Comment notre gouvernement n'a-t-il pas pensé aux torts qu'il ferait à Bombardier à travers le monde, et aussi à nos autres exportateurs, en contournant le procédé universel de soumissions publiques qui conduit en plus aux meilleurs prix. Tous les protectionnistes de la terre, et il en reste, allaient se ruer sur Bombardier au moindre appel d'offres local en disant "Comment pouvez-vous y participer, alors que chez vous, les contrats se donnent de gré à gré?"
Le Québec, toutes proportions gardées, est parmi les plus grands exportateurs du monde. La moitié de ce que nous produisons ici est vendu ailleurs. Plus de la moitié de nos salariés industriels rentrent au travail chaque matin parce que le fruit de leur labeur est vendu dans des marchés hors de nos frontières. Combien y aurait-il de travailleurs chez Bombardier Aéronautique à Mirabel, si leurs avions ne se vendaient qu'au Québec? Serions-nous un des premiers fabricants d'hélicoptères au monde si ces appareils ne survolaient que notre beau et vaste territoire? Et tous ces formidables produits, quand ils sont destinés aux secteurs publics et même privés étrangers, sont achetés par appel d'offres, en concurrence avec d'autres firmes. Si nous gagnons si souvent, c'est parce que nous sommes efficaces et que notre économie est loyale et ouverte.

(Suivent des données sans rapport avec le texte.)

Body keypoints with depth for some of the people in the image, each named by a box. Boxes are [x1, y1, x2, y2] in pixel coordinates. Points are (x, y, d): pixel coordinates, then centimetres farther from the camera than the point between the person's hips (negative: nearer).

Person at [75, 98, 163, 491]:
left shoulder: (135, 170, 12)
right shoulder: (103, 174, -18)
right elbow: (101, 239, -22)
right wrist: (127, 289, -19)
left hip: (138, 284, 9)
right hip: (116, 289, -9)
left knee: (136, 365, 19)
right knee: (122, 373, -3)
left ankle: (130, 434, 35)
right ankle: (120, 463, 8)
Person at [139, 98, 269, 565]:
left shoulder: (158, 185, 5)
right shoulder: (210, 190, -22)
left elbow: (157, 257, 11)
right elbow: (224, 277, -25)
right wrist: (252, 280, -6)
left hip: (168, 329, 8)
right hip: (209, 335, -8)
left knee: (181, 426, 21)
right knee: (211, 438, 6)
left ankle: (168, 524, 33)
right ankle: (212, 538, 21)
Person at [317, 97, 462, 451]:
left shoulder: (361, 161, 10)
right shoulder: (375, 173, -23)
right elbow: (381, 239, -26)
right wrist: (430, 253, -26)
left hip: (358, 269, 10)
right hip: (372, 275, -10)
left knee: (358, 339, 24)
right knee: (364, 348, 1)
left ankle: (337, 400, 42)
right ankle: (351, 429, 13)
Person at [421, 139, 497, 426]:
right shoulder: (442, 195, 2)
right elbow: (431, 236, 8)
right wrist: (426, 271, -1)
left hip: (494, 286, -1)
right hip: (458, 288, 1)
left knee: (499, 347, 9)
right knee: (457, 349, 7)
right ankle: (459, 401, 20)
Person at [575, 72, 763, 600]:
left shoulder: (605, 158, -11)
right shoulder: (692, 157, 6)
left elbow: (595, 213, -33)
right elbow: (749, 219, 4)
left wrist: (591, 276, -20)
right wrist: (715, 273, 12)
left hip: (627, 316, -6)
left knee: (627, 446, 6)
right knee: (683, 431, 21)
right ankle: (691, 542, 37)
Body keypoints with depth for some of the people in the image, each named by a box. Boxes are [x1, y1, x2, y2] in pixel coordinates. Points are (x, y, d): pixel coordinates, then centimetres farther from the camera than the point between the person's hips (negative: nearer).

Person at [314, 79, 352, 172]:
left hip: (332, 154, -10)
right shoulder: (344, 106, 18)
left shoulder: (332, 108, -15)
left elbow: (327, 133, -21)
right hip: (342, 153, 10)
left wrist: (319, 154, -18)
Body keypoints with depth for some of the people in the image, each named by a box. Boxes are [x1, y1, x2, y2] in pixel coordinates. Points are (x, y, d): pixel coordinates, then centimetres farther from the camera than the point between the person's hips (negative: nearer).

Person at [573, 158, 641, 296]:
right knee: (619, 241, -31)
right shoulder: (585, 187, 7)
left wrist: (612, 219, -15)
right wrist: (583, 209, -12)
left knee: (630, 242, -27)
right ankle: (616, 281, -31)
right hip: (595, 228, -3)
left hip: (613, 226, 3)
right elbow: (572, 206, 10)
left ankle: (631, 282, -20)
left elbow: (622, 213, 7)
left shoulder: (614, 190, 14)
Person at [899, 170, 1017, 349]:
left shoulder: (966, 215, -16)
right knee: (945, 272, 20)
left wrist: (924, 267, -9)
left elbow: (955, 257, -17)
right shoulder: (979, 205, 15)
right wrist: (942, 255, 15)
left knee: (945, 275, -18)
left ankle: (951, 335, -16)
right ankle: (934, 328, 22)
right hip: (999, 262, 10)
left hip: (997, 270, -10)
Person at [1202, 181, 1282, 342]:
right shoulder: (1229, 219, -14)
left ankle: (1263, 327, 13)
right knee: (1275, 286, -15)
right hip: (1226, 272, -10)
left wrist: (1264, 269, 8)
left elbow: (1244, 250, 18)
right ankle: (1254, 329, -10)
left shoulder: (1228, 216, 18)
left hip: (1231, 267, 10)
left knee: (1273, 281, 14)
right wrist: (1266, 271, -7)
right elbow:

Quand on est ministre du gouvernement du Québec, on est au service de l'ensemble du Québec. Il est louable pour un député de vouloir servir son comté, mais cela ne peut se faire contre les intérêts de la nation, surtout si le député est ministre. Même chose pour la solidarité entre les travailleurs. Un travailleur de La Pocatière doit songer qu'il a un devoir de solidarité avec ses "confrères et camarades" de Sorel ou de Mirabel: So! So! So! Quand la Pocatière gagne par son efficacité et suivant les processus conformes au droit international d'aujourd'hui, comme c'est arrivé si souvent, bravo! Cela donne, par ailleurs, des raisons profondes pour agir correctement envers les autres, d'ici ou d'ailleurs.
Le protectionnisme qui se traduit par "je vends chez toi, mais pas toi chez moi", est une vieille tendance aussi naturelle que rétrograde, et difficile à mettre de côté. C'est celui des Américains en particulier, qui a retardé de plusieurs années la sortie de la crise de 1929. Ils ont même été tentés d'y revenir il y a quelques années. Mais le concert international de protestation et leur propre sagesse tirée de l'histoire, les en a heureusement empêchés quasi totalement.
C'est presque un mystère que les dirigeants d'une économie moderne, ouverte et concurrentielle comme la nôtre, aient agi si sottement. Les divers coûts de cette faute sont déjà élevés, et d'autres sont à prévoir. Espérons que, malgré le retard, nos vieux wagons ne dérailleront pas comme l'a fait, sans surprise et une fois de plus, le gouvernement de Jean Charest.